The pharmacokinetic parameters are derived individually for each analyzed subject from the plasma concentration vs. time profiles of Cefixime. The pharmacokinetic parameters Cmax, AUC0-t, AUC0-8 were considered the primary indicators of bioequivalence, whereas Tmax, t½, Kel, R² adjusted and AUC_%Extrap_obs were considered secondary parameters to demonstrate bioequivalence. Actual time points of the sample collection were used for the calculation of pharmacokinetic parameters.

Statistical analyses

Descriptive statistics were calculated and reported for the pharmacokinetic parameters of Cefixime. ANOVA, power and ratio analysis for ln-transformed pharmacokinetic parameters Cmax, AUC0-t and AUC0-8 are calculated and reported for Cefixime .Using two onesided tests for bioequivalence, 90% confidence intervals for the ratio of the geometric least-squares means between drug formulations are calculated and reported for ln-transformed pharmacokinetic parameters Cmax, AUC0-t and AUC0-8 for Cefixime.

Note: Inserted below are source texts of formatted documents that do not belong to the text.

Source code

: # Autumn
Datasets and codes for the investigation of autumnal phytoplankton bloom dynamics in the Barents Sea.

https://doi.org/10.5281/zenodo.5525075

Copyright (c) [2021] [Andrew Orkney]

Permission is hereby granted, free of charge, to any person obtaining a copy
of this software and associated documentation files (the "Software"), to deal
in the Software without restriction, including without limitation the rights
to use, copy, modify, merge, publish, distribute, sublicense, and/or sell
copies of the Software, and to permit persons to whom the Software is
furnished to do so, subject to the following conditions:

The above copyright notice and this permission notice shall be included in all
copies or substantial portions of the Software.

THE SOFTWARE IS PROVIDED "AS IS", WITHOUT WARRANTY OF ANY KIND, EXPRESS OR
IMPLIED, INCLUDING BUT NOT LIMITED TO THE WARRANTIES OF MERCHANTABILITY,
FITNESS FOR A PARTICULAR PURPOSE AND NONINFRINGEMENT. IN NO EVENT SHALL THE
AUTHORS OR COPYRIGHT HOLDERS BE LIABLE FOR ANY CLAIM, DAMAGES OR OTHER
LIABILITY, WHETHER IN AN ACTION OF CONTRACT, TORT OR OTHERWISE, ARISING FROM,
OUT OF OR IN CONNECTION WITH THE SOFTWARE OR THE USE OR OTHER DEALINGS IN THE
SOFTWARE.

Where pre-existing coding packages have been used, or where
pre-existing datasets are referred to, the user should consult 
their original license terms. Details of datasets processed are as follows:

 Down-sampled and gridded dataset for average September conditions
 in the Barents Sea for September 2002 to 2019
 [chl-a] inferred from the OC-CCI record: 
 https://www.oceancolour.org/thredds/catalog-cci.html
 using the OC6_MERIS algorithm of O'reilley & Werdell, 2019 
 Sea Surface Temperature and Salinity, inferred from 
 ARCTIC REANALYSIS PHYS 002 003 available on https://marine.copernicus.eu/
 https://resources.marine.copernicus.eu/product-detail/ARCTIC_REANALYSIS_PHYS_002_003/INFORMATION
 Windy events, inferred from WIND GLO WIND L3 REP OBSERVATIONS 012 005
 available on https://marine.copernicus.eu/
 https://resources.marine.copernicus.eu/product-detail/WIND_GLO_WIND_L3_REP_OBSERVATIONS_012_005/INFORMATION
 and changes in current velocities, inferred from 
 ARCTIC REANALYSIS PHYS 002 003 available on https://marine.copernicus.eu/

Dataset for estimation of pharmacokinetic parameters Cmax, AUC0-t, AUC0-8, Tmax, t½, λz and AUC_%Extrap was planned to calculate using non-compartmental model by using Phoenix WinNonlin® 8.0. For Cefixime, the ln-transformed pharmacokinetic Cmax, AUC0-t and AUC0-8 were analyzed by analysis of variance (ANOVA) using PROC GLM in SAS® Software, Version 9.4.

Results

67 volunteers were screened, of whom 34 met the inclusion criteria. 1 subject was withdrawn and 33 subjects were completed both the periods of the study. Weight of the subjects was within clinically acceptable normal range according to normal values for Body Mass Index 19 to 26 kg/m² with minimum of 45kg weight. Age of the subjects was between 18 and 36 years (Table 1).